• Document segment:
-- -- --
The peoples whom the Lord promised to punish, because they were merely circumcised in the flesh if they were circumcised at all, are of Abraham either biologically or by long association. It would therefore logically follow that Pharaoh and all of Egypt had sufficient knowledge of the Lord that Egypt was without excuse for worshiping the creature, the creation, rather than the Creator (Rom 1:18–20), and if Egypt was without excuse for its idolatry, then the hardening that came upon Pharaoh so that the Lord would devastate Egypt was more justified than Paul realized when he wrote,

I am speaking the truth in Christ—I am not lying; my conscience bears me witness in the Holy Spirit—that I have great sorrow and unceasing anguish in my heart. For I could wish that I myself were accursed and cut off from Christ for the sake of my brothers, my kinsmen according to the flesh. They are Israelites, and to them belong the adoption, the glory, the covenants, the giving of the law, the worship, and the promises. To them belong the patriarchs, and from their race, according to the flesh, is the Christ who is God over all, blessed forever. Amen. But it is not as though the word of God has failed. For not all who are descended from Israel belong to Israel, and not all are children of Abraham because they are his offspring, but "Through Isaac shall your offspring be named." This means that it is not the children of the flesh who are the children of God, but the children of the promise are counted as offspring. For this is what the promise said: "About this time next year I will return, and Sarah shall have a son." And not only so, but also when Rebekah had conceived children by one man, our forefather Isaac, though they were not yet born and had done nothing either good or bad—in order that God's purpose of election might continue, not because of works but because of him who calls—she was told, "The older will serve the younger." As it is written, "Jacob I loved, but Esau I hated." What shall we say then? Is there injustice on God's part? By no means! For He says to Moses, "I will have mercy on whom I have mercy, and I will have compassion on whom I have compassion." So then it depends not on human will or exertion, but on God, who has mercy. For the Scripture says to Pharaoh, "For this very purpose I have raised you up, that I might show my power in you, and that my name might be proclaimed in all the earth." So then He has mercy on whomever He wills, and He hardens whomever He wills. (Rom 9:1–18 emphasis added)

God would be a respecter of persons if He prevented one person from repenting but permitted another person to repent; so while what Paul wrote is true, some of what Paul understood doesn’t come across in the transcription and translation of his words … in order for Pharaoh to serve as a type of the Adversary, the present prince of this world, with natural Israel [circumcised-in-the-flesh Israel] being a type of spiritual Israel [circumcised-of-heart Israel], the human heart in Pharaoh had to be hardened so that it would be as bitter and unbelieving as is the heart [heart being a euphemism for inner self] of the Adversary. But the Lord would not have hardened Pharaoh’s heart if Pharaoh had an excuse for his unbelief.

Abraham’s witness to Pharaoh wasn’t a particularly good one, but what the Lord did in afflicting Pharaoh and his house (Gen 12:17) was a strong witness to Pharaoh that should not have needed to be repeated generation after generation.
-- -- --
• Exercise data:
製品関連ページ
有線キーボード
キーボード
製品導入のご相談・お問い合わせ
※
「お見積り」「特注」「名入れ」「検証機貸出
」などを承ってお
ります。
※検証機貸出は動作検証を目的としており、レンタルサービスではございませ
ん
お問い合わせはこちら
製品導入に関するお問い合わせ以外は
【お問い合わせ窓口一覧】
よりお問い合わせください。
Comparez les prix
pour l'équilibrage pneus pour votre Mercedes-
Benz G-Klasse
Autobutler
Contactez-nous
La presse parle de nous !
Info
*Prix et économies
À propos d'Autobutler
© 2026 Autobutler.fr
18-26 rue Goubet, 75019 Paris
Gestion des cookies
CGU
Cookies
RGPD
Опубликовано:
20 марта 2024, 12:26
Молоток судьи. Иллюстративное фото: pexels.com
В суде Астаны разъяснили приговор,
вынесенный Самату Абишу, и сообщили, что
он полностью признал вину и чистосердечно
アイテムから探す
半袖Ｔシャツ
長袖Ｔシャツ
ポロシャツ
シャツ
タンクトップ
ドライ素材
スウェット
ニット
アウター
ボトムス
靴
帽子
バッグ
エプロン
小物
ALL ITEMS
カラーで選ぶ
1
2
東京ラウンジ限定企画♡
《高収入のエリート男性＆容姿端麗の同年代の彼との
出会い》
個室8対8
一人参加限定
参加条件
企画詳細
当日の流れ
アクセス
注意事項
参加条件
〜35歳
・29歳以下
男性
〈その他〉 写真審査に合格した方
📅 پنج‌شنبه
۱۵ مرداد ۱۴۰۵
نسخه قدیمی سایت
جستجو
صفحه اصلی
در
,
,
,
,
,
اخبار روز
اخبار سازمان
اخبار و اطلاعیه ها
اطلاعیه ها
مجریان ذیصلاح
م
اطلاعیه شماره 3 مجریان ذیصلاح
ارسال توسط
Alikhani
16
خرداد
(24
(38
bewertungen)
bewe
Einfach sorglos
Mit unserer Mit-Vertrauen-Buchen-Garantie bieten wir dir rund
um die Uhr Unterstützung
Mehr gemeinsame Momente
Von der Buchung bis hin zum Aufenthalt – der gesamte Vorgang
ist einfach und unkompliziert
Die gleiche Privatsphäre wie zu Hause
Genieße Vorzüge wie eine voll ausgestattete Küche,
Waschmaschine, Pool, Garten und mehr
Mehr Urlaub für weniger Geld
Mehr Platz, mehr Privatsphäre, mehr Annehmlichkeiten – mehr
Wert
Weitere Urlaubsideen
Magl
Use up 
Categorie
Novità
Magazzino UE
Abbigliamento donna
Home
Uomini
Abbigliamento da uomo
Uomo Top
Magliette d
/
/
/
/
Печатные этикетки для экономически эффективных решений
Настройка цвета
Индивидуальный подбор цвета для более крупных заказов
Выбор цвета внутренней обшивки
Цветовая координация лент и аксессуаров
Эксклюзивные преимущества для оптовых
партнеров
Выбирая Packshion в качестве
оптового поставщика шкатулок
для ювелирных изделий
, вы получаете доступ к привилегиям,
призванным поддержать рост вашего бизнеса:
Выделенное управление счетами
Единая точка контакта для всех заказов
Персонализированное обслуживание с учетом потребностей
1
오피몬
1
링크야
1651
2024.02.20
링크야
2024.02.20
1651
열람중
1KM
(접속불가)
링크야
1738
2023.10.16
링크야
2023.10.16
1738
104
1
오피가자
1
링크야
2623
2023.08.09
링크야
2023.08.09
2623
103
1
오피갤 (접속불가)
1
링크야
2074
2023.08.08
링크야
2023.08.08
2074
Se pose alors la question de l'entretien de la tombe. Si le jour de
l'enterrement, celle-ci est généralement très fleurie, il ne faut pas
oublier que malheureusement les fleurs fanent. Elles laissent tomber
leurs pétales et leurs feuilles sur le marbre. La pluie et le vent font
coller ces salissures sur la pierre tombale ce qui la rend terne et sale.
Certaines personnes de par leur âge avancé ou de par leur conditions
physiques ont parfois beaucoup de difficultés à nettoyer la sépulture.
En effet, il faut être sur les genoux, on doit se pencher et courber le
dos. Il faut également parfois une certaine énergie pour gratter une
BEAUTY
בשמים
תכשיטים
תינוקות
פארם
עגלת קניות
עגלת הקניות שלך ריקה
-- -- --
• Task to complete:
Answer these questions about the passage on Pharaoh's hardened heart:
1. What was Rebekah told, according to the quoted verses from Romans?
2. The human heart in Pharaoh had to be made as bitter and unbelieving as whose heart?
3. Which verse reference is given for the Lord afflicting Pharaoh and his house?

• Answer to this exercise:
1. "The older will serve the younger."
2. The heart of the Adversary.
3. Gen 12:17.